### ENTRIES PROVIDED
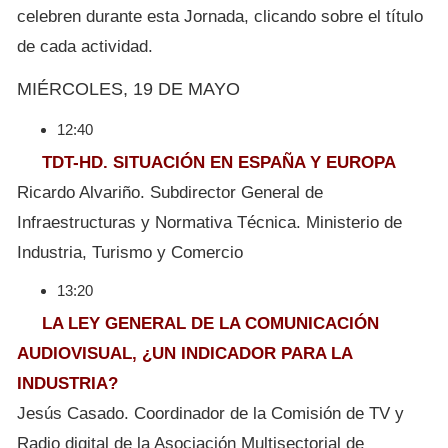
celebren durante esta Jornada, clicando sobre el título
de cada actividad.
MIÉRCOLES, 19 DE MAYO
12:40
TDT-HD. SITUACIÓN EN ESPAÑA Y EUROPA
Ricardo Alvariño. Subdirector General de
Infraestructuras y Normativa Técnica. Ministerio de
Industria, Turismo y Comercio
13:20
LA LEY GENERAL DE LA COMUNICACIÓN
AUDIOVISUAL, ¿UN INDICADOR PARA LA
INDUSTRIA?
Jesús Casado. Coordinador de la Comisión de TV y
Radio digital de la Asociación Multisectorial de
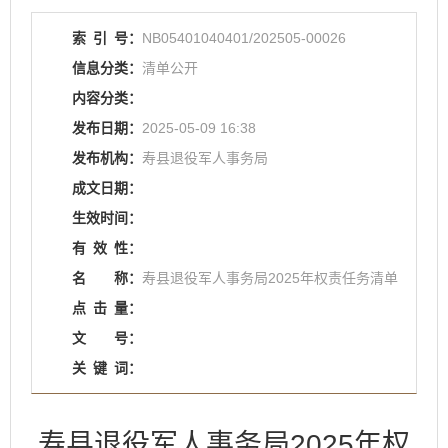
索
引
号：
NB05401040401/202505-00026
信息分类：
清单公开
内容分类：
发布日期：
2025-05-09 16:38
发布机构：
寿县退役军人事务局
成文日期：
生效时间：
有
效
性：
名
称：
寿县退役军人事务局2025年权责任务清单
点
击
量：
文
号：
关
键
词：
寿县退役军人事务局2025年权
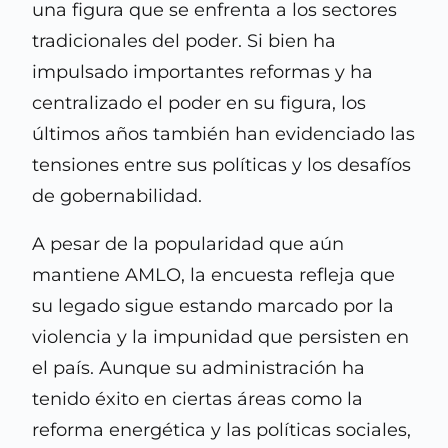
una figura que se enfrenta a los sectores
tradicionales del poder. Si bien ha
impulsado importantes reformas y ha
centralizado el poder en su figura, los
últimos años también han evidenciado las
tensiones entre sus políticas y los desafíos
de gobernabilidad.
A pesar de la popularidad que aún
mantiene AMLO, la encuesta refleja que
su legado sigue estando marcado por la
violencia y la impunidad que persisten en
el país. Aunque su administración ha
tenido éxito en ciertas áreas como la
reforma energética y las políticas sociales,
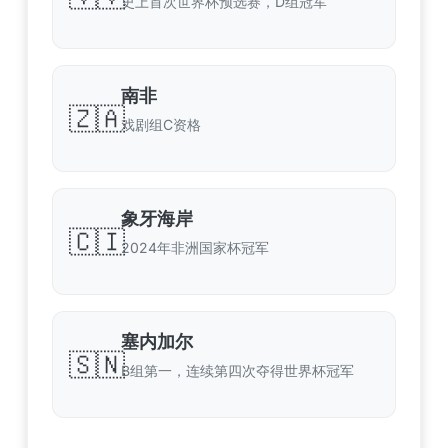
史上首次世界杯预选赛，D组冠军
南非
🇿🇦
戏剧组C资格
象牙海岸
🇨🇮
2024年非洲国家杯冠军
塞内加尔
🇸🇳
B组第一，连续第四次夺得世界杯冠军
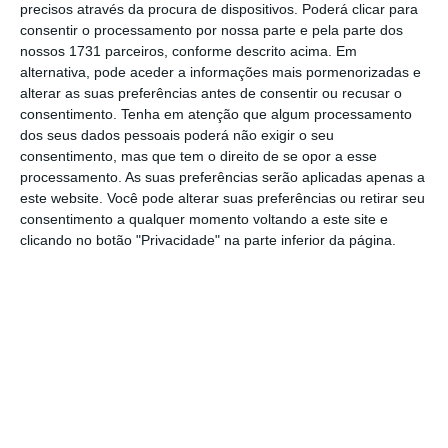
precisos através da procura de dispositivos. Poderá clicar para
destacarem-se no verde com os maiores
consentir o processamento por nossa parte e pela parte dos
nossos 1731 parceiros, conforme descrito acima. Em
saltos estão as construtoras Mota Engil e
alternativa, pode aceder a informações mais pormenorizadas e
Teixeira Duarte, que valorizam 1,96% para os
alterar as suas preferências antes de consentir ou recusar o
4,58 euros e 1,85% para os 41,35 cêntimos,
consentimento.
Tenha em atenção que algum processamento
dos seus dados pessoais poderá não exigir o seu
respetivamente.
consentimento, mas que tem o direito de se opor a esse
processamento. As suas preferências serão aplicadas apenas a
O índice nacional segue, desta forma, a
este website. Você pode alterar suas preferências ou retirar seu
consentimento a qualquer momento voltando a este site e
tendência europeia.
O índice europeu de
clicando no botão "Privacidade" na parte inferior da página.
referência Stoxx 600 está a cair uns ligeiros
0,16% para os 620,21 pontos.
A resvalar para o
vermelho está também o inglês FTSE 100, que
cai 0,57% para os 10272,75 pontos. Já o
alemão DAX, o francês CAC 40 e o espanhol
Ibex 35 mantêm-se à tona, com valorizações
de 0,22%, 0,75% e 0,38%, respetivamente.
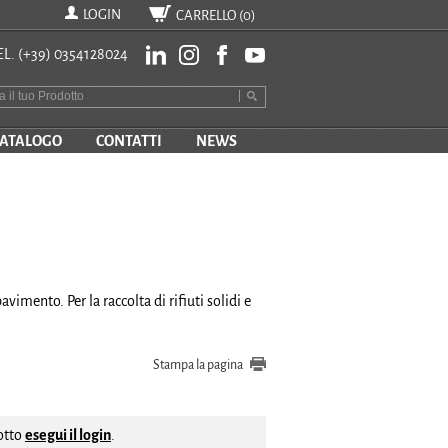
LOGIN
CARRELLO (
0
)
EL.
(+39) 0354128024
ATALOGO
CONTATTI
NEWS
avimento. Per la raccolta di rifiuti solidi e
Stampa la pagina
dotto
esegui il login
.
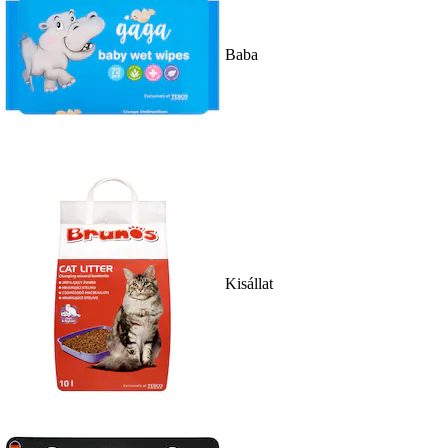
Baba
Kisállat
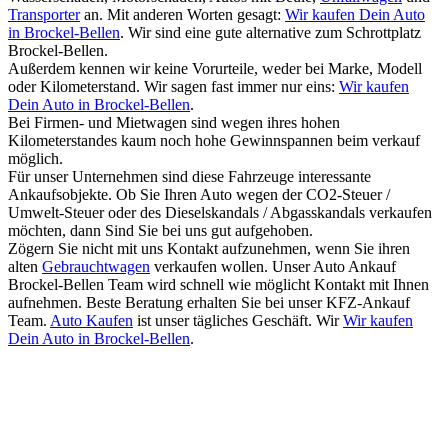
Transporter
an. Mit anderen Worten gesagt:
Wir kaufen Dein Auto
in Brockel-Bellen
. Wir sind eine gute alternative zum Schrottplatz
Brockel-Bellen.
Außerdem kennen wir keine Vorurteile, weder bei Marke, Modell
oder Kilometerstand. Wir sagen fast immer nur eins:
Wir kaufen
Dein Auto in Brockel-Bellen
.
Bei Firmen- und Mietwagen sind wegen ihres hohen
Kilometerstandes kaum noch hohe Gewinnspannen beim verkauf
möglich.
Für unser Unternehmen sind diese Fahrzeuge interessante
Ankaufsobjekte. Ob Sie Ihren Auto wegen der CO2-Steuer /
Umwelt-Steuer oder des Dieselskandals / Abgasskandals verkaufen
möchten, dann Sind Sie bei uns gut aufgehoben.
Zögern Sie nicht mit uns Kontakt aufzunehmen, wenn Sie ihren
alten
Gebrauchtwagen
verkaufen wollen. Unser Auto Ankauf
Brockel-Bellen Team wird schnell wie möglicht Kontakt mit Ihnen
aufnehmen. Beste Beratung erhalten Sie bei unser KFZ-Ankauf
Team.
Auto Kaufen
ist unser tägliches Geschäft. Wir
Wir kaufen
Dein Auto in Brockel-Bellen
.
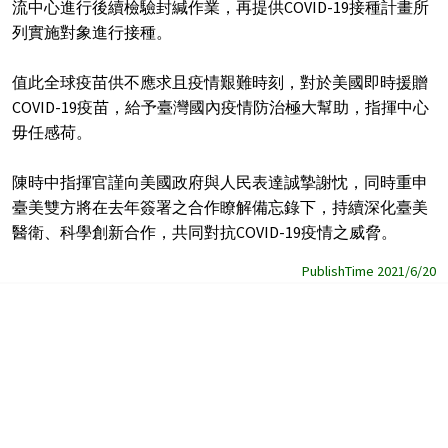
流中心進行後續檢驗封緘作業，再提供COVID-19接種計畫所
列實施對象進行接種。
值此全球疫苗供不應求且疫情艱難時刻，對於美國即時援贈
COVID-19疫苗，給予臺灣國內疫情防治極大幫助，指揮中心
毋任感荷。
陳時中指揮官謹向美國政府與人民表達誠摯謝忱，同時重申
臺美雙方將在去年簽署之合作瞭解備忘錄下，持續深化臺美
醫衛、科學創新合作，共同對抗COVID-19疫情之威脅。
PublishTime 2021/6/20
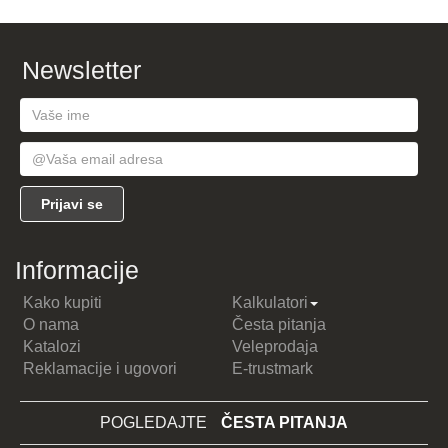
Newsletter
Informacije
Kako kupiti
Kalkulatori
O nama
Česta pitanja
Katalozi
Veleprodaja
Reklamacije i ugovori
E-trustmark
POGLEDAJTE
ČESTA PITANJA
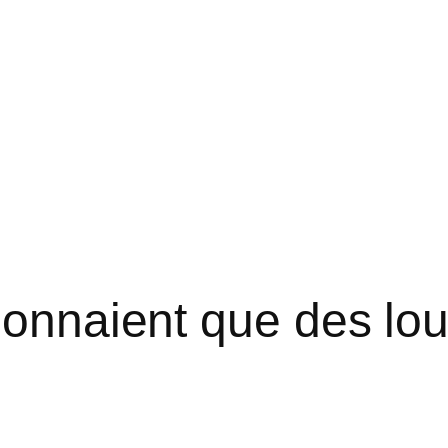
 donnaient que des lo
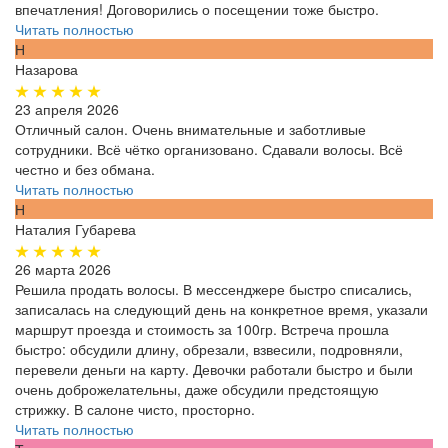
впечатления! Договорились о посещении тоже быстро.
Читать полностью
Н
Назарова
23 апреля 2026
Отличный салон. Очень внимательные и заботливые
сотрудники. Всё чётко организовано. Сдавали волосы. Всё
честно и без обмана.
Читать полностью
Н
Наталия Губарева
26 марта 2026
Решила продать волосы. В мессенджере быстро списались,
записалась на следующий день на конкретное время, указали
маршрут проезда и стоимость за 100гр. Встреча прошла
быстро: обсудили длину, обрезали, взвесили, подровняли,
перевели деньги на карту. Девочки работали быстро и были
очень доброжелательны, даже обсудили предстоящую
стрижку. В салоне чисто, просторно.
Читать полностью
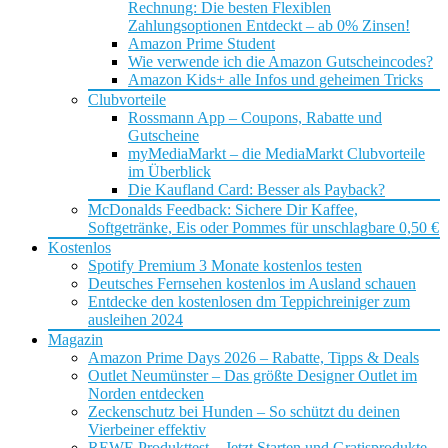
Rechnung: Die besten Flexiblen
Zahlungsoptionen Entdeckt – ab 0% Zinsen!
Amazon Prime Student
Wie verwende ich die Amazon Gutscheincodes?
Amazon Kids+ alle Infos und geheimen Tricks
Clubvorteile
Rossmann App – Coupons, Rabatte und
Gutscheine
myMediaMarkt – die MediaMarkt Clubvorteile
im Überblick
Die Kaufland Card: Besser als Payback?
McDonalds Feedback: Sichere Dir Kaffee,
Softgetränke, Eis oder Pommes für unschlagbare 0,50 €
Kostenlos
Spotify Premium 3 Monate kostenlos testen
Deutsches Fernsehen kostenlos im Ausland schauen
Entdecke den kostenlosen dm Teppichreiniger zum
ausleihen 2024
Magazin
Amazon Prime Days 2026 – Rabatte, Tipps & Deals
Outlet Neumünster – Das größte Designer Outlet im
Norden entdecken
Zeckenschutz bei Hunden – So schützt du deinen
Vierbeiner effektiv
REWE Produkttest – Jetzt Starten und Gratisprodukte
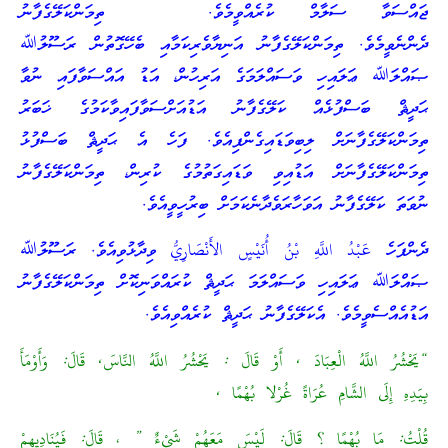
ޖައްސަވާ ސަލާމް ކުރެއްވީމެވެ. ތިމަންކަލޭގެފާނު
ދެންނެވީމެވެ. ތިމަންކަލޭގެފާނު އަނިޔާވެރިކަމާއި ބެހޭގޮތުން ރަސޫލުﷲ
ޞައްލަﷲ ޢަލައިހި ވަސައްލަމަގެ އަރިހުން، އަޑު އައްސަވާފައި ނުވާ
ޙަދީޘް ބަސްފުޅެއް ކަލޭގެފާނު އަޑުއަށްސަވާފައިވާކަމުގެ ޚަބަރު
ތިމަންކަލޭގެފާނަށް ލިބިވަޑައިގެންފިއެވެ. ފަހެ އެ ޙަދީޘް ބަސްފުޅު
ތިމަންކަލޭގެފާނަށް އަޑުއިވި ވަޑައިގަތުމުގެ ކުރިން، ތިމަންކަލޭގެފާނު
ނުވަތަ ކަލޭގެފާނު އަވަހާރަވެދާނެކަމަށް ބިރުހީވީއެވެ.
ދެންފަހެ عَبْدُ اللَّهِ بْنُ أُنَيْسٍ الأَنْصَارِيُّ ވިދާޅުވިއެވެ. ރަސޫލުﷲ
ޞައްލަﷲ ޢަލައިހި ވަސައްލަމަ ޙަދީޘް ކުރައްވަނިކޮށް ތިމަންކަލޭގެފާނު
އަޑުއެއްސެވީމެވެ. އެކަލޭގެފާނު ޙަދީޘް ކުރެއްވިއެވެ.
“يَحْشُرُ اللَّهُ الْعِبَادَ , أَوْ قَالَ : يَحْشُرُ اللَّهُ النَّاسَ, قَالَ: وَأَوْمَأَ
بِيَدِهِ إِلَى الشَّامِ عُرَاةً غُرْلا بُهْمًا ,
قُلْتُ: مَا بُهْمًا ؟ قَالَ: لَيْسَ مَعَهُمْ شَيْءٌ ” ، قَالَ: فَيُنَادِيهِمْ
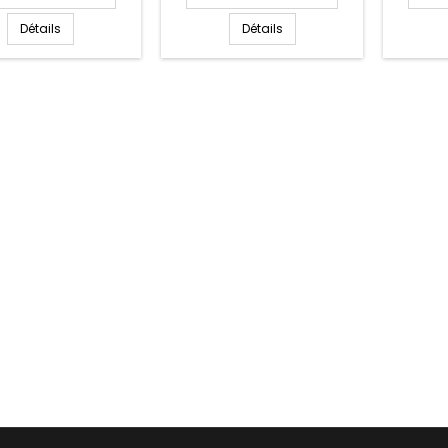
Détails
Détails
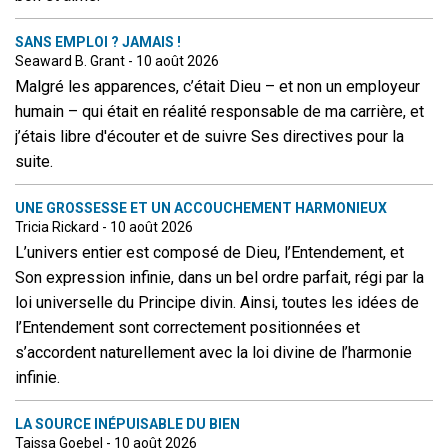
SANS EMPLOI ? JAMAIS !
Seaward B. Grant - 10 août 2026
Malgré les apparences, c’était Dieu – et non un employeur
humain – qui était en réalité responsable de ma carrière, et
j’étais libre d'écouter et de suivre Ses directives pour la
suite.
UNE GROSSESSE ET UN ACCOUCHEMENT HARMONIEUX
Tricia Rickard - 10 août 2026
L’univers entier est composé de Dieu, l’Entendement, et
Son expression infinie, dans un bel ordre parfait, régi par la
loi universelle du Principe divin. Ainsi, toutes les idées de
l’Entendement sont correctement positionnées et
s’accordent naturellement avec la loi divine de l’harmonie
infinie.
LA SOURCE INÉPUISABLE DU BIEN
Taissa Goebel - 10 août 2026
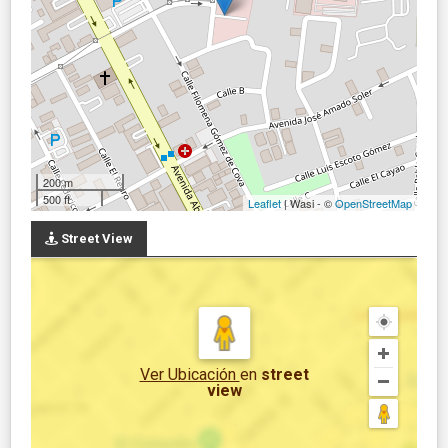
200 m
500 ft
Leaflet
| Wasi - ©
OpenStreetMap
Street View
Ver Ubicación
en
street
view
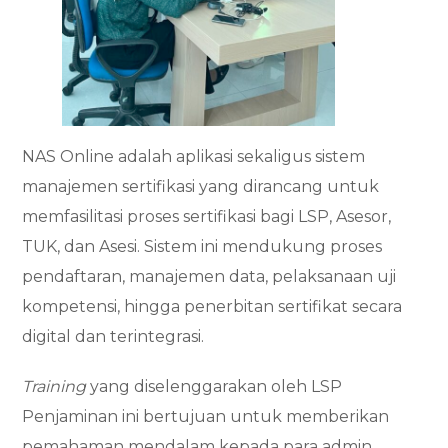
NAS Online adalah aplikasi sekaligus sistem
manajemen sertifikasi yang dirancang untuk
memfasilitasi proses sertifikasi bagi LSP, Asesor,
TUK, dan Asesi. Sistem ini mendukung proses
pendaftaran, manajemen data, pelaksanaan uji
kompetensi, hingga penerbitan sertifikat secara
digital dan terintegrasi.
Training
yang diselenggarakan oleh LSP
Penjaminan ini bertujuan untuk memberikan
pemahaman mendalam kepada para admin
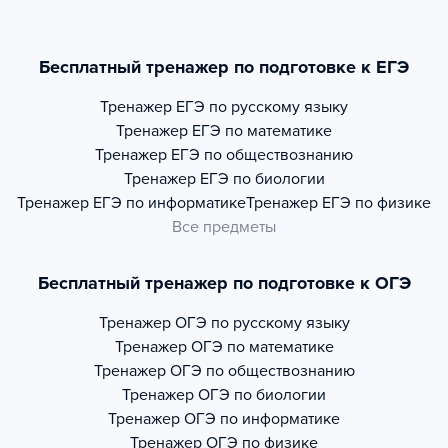
Бесплатный тренажер по подготовке к ЕГЭ
Тренажер
ЕГЭ по русскому языку
Тренажер
ЕГЭ по математике
Тренажер
ЕГЭ по обществознанию
Тренажер
ЕГЭ по биологии
Тренажер
ЕГЭ по информатике
Тренажер
ЕГЭ по физике
Все предметы
Бесплатный тренажер по подготовке к ОГЭ
Тренажер
ОГЭ по русскому языку
Тренажер
ОГЭ по математике
Тренажер
ОГЭ по обществознанию
Тренажер
ОГЭ по биологии
Тренажер
ОГЭ по информатике
Тренажер
ОГЭ по физике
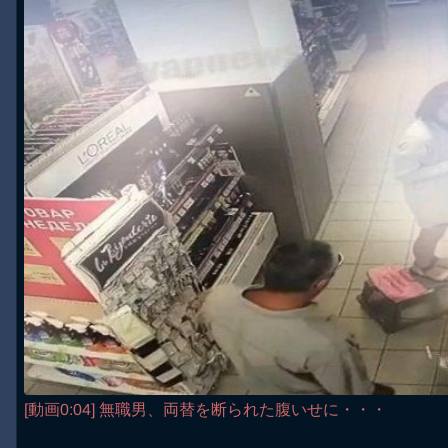
[動画0:04] 無職男、両替を断られた腹いせに・・・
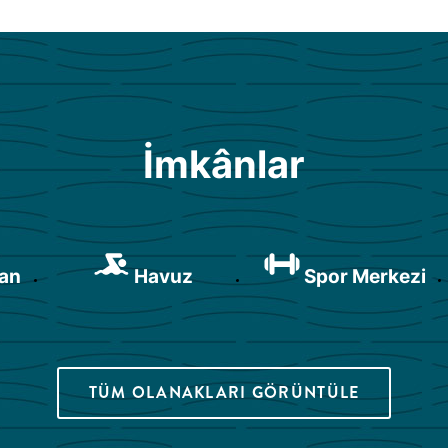
İmkânlar
van
Havuz
Spor Merkezi
TÜM OLANAKLARI GÖRÜNTÜLE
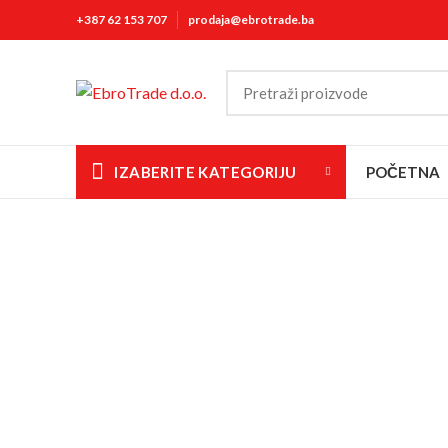
+387 62 153 707
prodaja@ebrotrade.ba
IZABERITE KATEGORIJU
POČETNA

### TO-DO ITEM
Copy out the text from the start of the items through the line that contains "LA LEY GENERAL DE LA COMUNICACIÓN", including that line, and leave out the pictures.

### SOLUTION BELOW
celebren durante esta Jornada, clicando sobre el título
de cada actividad.
MIÉRCOLES, 19 DE MAYO
12:40
TDT-HD. SITUACIÓN EN ESPAÑA Y EUROPA
Ricardo Alvariño. Subdirector General de
Infraestructuras y Normativa Técnica. Ministerio de
Industria, Turismo y Comercio
13:20
LA LEY GENERAL DE LA COMUNICACIÓN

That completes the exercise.